Dari SEDAYU ~ JOGJAKARTA, yanktie mengucapkan selamat membaca cerita sederhana ini.
Sejak kecil Komang tak tahu kalau dia anak seorang anak lelaki kaya. Dia mulai bisa mengerti ketika sudah SMP. Saat itu dia baru tahu siapa Ayah biologisnya.
I Wayan Ngurah sudah lama menikah dengan gadis kaya dan ningrat bernama Aishwarya Dewi Cokorda. Tak ada cinta antara keduanya. Mereka sama-sama punya pacar ketika harus menikah.
Pak Wayan berupaya mengikuti semua permintaan kedua orang tuanya. Tak pernah dia berontak apa lagi berupaya selingkuh. Begitu dia menikah, maka hubungannya dengan sang kekasih benar-benar dia putus.
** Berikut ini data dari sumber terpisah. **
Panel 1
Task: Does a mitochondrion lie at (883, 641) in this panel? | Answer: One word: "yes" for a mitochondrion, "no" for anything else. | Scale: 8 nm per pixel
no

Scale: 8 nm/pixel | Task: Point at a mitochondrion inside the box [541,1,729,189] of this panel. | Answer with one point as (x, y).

Berbeda dengan Dewi sang primadona kampus. Dia punya banyak pacar, bukan hanya sekedar teman dekat. Awal menikah dia masih saja berhubungan dengan beberapa pacarnya.
Mereka dinikahkan karena orang tua Dewi ingin menghentikan semua perilaku buruk Dewi yang hobby gonta ganti pasangan.
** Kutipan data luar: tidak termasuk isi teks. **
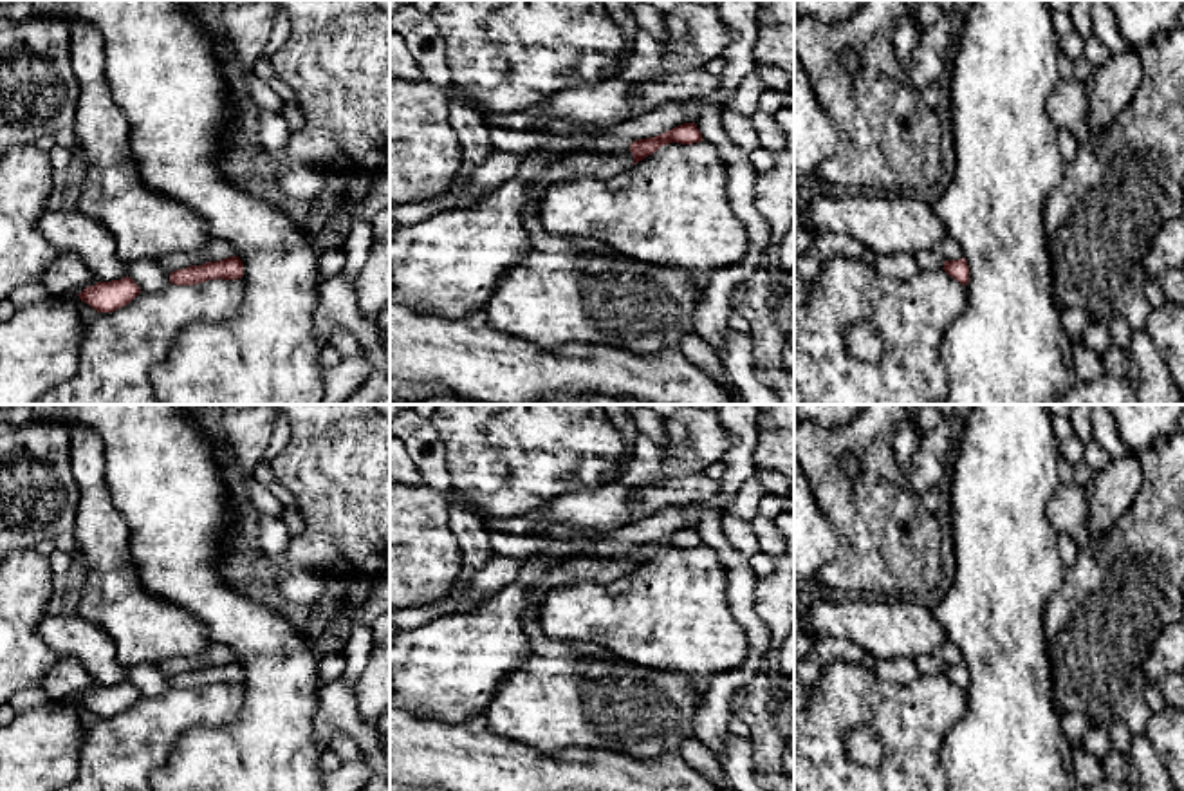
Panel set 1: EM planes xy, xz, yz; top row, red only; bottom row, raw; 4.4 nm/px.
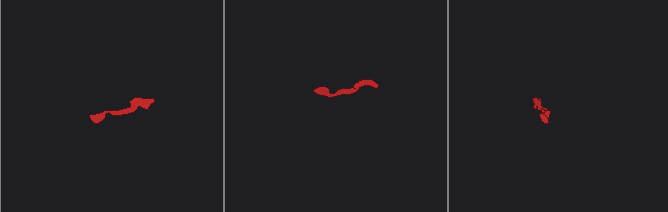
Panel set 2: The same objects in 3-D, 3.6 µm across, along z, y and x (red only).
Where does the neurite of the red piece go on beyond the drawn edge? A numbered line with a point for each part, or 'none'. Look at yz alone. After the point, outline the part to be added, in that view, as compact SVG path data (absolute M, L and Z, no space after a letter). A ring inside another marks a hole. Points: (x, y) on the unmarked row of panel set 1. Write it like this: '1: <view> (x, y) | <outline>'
1: yz (946, 652) | M946 641L939 648L935 648L933 656L949 666L964 663L960 650L951 641Z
Wayan bukan tak tahu kelakuan buruk Dewi. Tapi dia bisa apa? Dia hanya pegawai kecil di usaha jual beli ayah Dewi. Wayan hanya kepala gudang dan belum selesai kuliah saat itu.
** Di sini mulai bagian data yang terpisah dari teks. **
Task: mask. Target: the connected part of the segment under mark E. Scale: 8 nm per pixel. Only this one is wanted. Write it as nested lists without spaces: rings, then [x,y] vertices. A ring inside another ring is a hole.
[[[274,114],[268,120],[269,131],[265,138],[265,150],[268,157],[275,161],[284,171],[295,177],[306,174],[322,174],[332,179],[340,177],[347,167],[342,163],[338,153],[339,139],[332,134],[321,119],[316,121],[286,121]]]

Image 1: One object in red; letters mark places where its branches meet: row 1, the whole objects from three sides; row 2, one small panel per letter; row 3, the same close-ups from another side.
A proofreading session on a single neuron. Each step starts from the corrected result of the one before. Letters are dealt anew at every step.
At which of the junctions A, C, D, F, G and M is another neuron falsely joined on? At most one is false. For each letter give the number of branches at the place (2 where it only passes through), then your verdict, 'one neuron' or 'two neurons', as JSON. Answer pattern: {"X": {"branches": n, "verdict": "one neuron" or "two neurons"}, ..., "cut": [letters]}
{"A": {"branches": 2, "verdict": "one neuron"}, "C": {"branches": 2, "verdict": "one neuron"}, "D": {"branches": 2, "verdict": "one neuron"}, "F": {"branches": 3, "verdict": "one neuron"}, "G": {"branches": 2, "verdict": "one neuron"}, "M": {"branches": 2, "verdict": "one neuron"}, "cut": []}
Lama menikah Dewi tak kunjung hamil. Orang tua Dewi memaksa keduanya periksa kesuburan di kawal oleh mamanya Dewi.
Betapa hancur hati orang tua Dewi ketika dokter memvonis kandungan Dewi kering akibat terlalu lama mengkonsumsi obat pencegah kehamilan yang dijual bebas tanpa pengawasan dokter juga akibat aborsi yang pernah Dewi lakukan sebelumnya.
Wayan dan mama Dewi kaget mendengar hal itu. Mereka tak pernah tahu kalau Dewi pernah aborsi.
Wayan tak langsung balas dendam. Dia cerita semua lada kedua orang tuanya. Wayan tak menuntut anak asal Dewi berubah kelakuannya. Sedang Dewi merasa tak punya harga diri saat dikupas habis oleh mamanya didepan ruang dokter.
Sang mama marah besar dan banyak yang mendengar termasuk dua orang tetangganya.
Dari mulut keduanya khabar keburukan Dewi langsung menyebar. Keluarga Dewi membukakan usaha untuk Wayan di Gianyar agar Dewi bisa tenang hidupnya di lingkungan baru.
\*\*\*
"Kamu ikut pakdemu saja cah ayu. Bapak tak bisa menyekolahkanmu lagi." Budiman meminta putri sulungnya ikut dengan kakaknya ke Bali karena dia masih ada dua anak yang harus dia sekolahkan.
Sukma sudah lulus SMP tahun lalu. Sejak lulus sekolah dia banyak membantu bapak ibunya di rumah sementara kedua orang tuanya menjadi buruh di sawah milik orang lain.
"Nanti siapa yang bantu ibu masak dan mencuci Pak?" Protes Sukma.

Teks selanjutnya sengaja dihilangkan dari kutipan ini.